ECLI:NL:HR:2020:1177

Hoge Raad

Datum uitspraak
3 juli 2020
Publicatiedatum
30 juni 2020
Zaaknummer
19/03913
Instantie
Hoge Raad
Type
Uitspraak
Rechtsgebied
Bestuursrecht; Belastingrecht
Procedures
  • Cassatie
Vindplaatsen
  • Rechtspraak.nl
AI samenvatting door LexboostAutomatisch gegenereerd

Cassatie tegen uitspraak Gerechtshof Amsterdam inzake herziening belastingzaak

In deze zaak heeft belanghebbende, [X] te [Z], beroep in cassatie ingesteld tegen de uitspraak van het Gerechtshof Amsterdam van 11 juli 2019, met nummer 18/00576. Dit beroep betreft een verzoek tot herziening van een eerdere uitspraak van het Hof van 20 januari 1998, nummer P96/2373. De Staatssecretaris van Financiën heeft een verweerschrift ingediend, waarop belanghebbende een conclusie van repliek heeft gegeven. De Hoge Raad heeft de klachten van belanghebbende over de uitspraak van het Hof beoordeeld. De Hoge Raad oordeelt dat de klachten niet kunnen leiden tot vernietiging van de uitspraak van het Hof. Het is niet nodig om te motiveren waarom dit oordeel is gegeven, aangezien de beoordeling van de klachten niet vereist dat er antwoorden worden gegeven op vragen die van belang zijn voor de eenheid of ontwikkeling van het recht, zoals vermeld in artikel 81, lid 1, van de Wet op de rechterlijke organisatie.
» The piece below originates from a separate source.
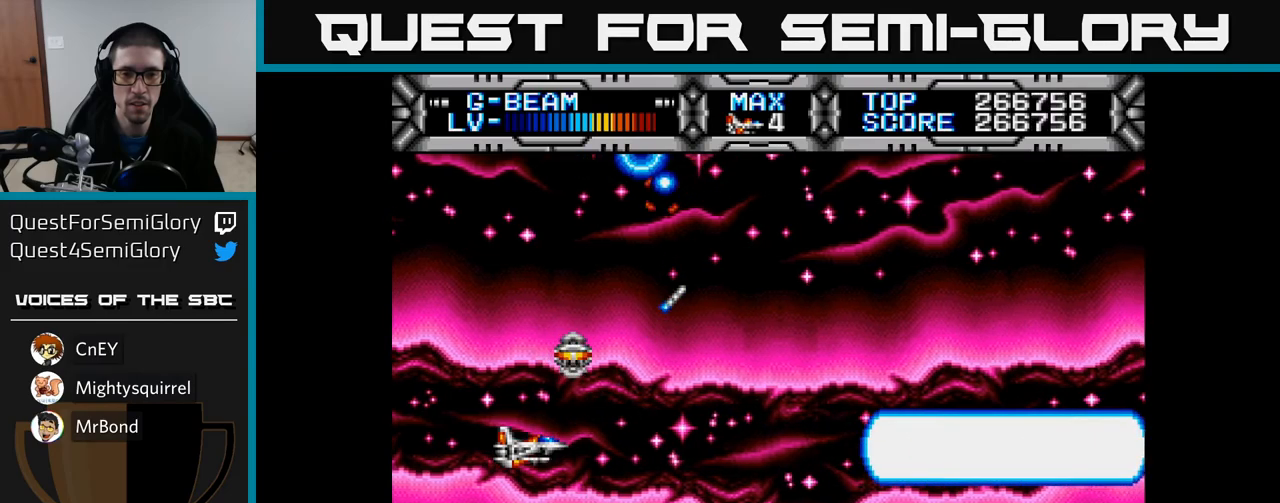
{"buttons": ["X"], "left_stick": "center", "right_stick": "center", "events": []}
De Hoge Raad heeft ook geen aanleiding gezien om een veroordeling in de proceskosten uit te spreken. Uiteindelijk verklaart de Hoge Raad het beroep in cassatie ongegrond. Dit arrest is gewezen door vice-president R.J. Koopman als voorzitter, samen met raadsheren P.M.F. van Loon en E.F. Faase, en is in het openbaar uitgesproken op 3 juli 2020.

Uitspraak

HOGE RAAD DER NEDERLANDEN
BELASTINGKAMER
Nummer19/03913
Datum3 juli 2020
ARREST
in de zaak van
[X] te [Z] (hierna: belanghebbende)
tegen
de STAATSSECRETARIS VAN FINANCIËN
op het beroep in cassatie gericht tegen de uitspraak van het Gerechtshof Amsterdam van 11 juli 2019, nr. 18/00576, betreffende een verzoek van belanghebbende tot herziening van de uitspraak van dat Hof van 20 januari 1998, nr. P96/2373.

1.Geding in cassatie

Belanghebbende heeft tegen de uitspraak van het Hof beroep in cassatie ingesteld en daarbij een aantal klachten aangevoerd.
De Staatssecretaris heeft een verweerschrift ingediend.
Belanghebbende heeft een conclusie van repliek ingediend.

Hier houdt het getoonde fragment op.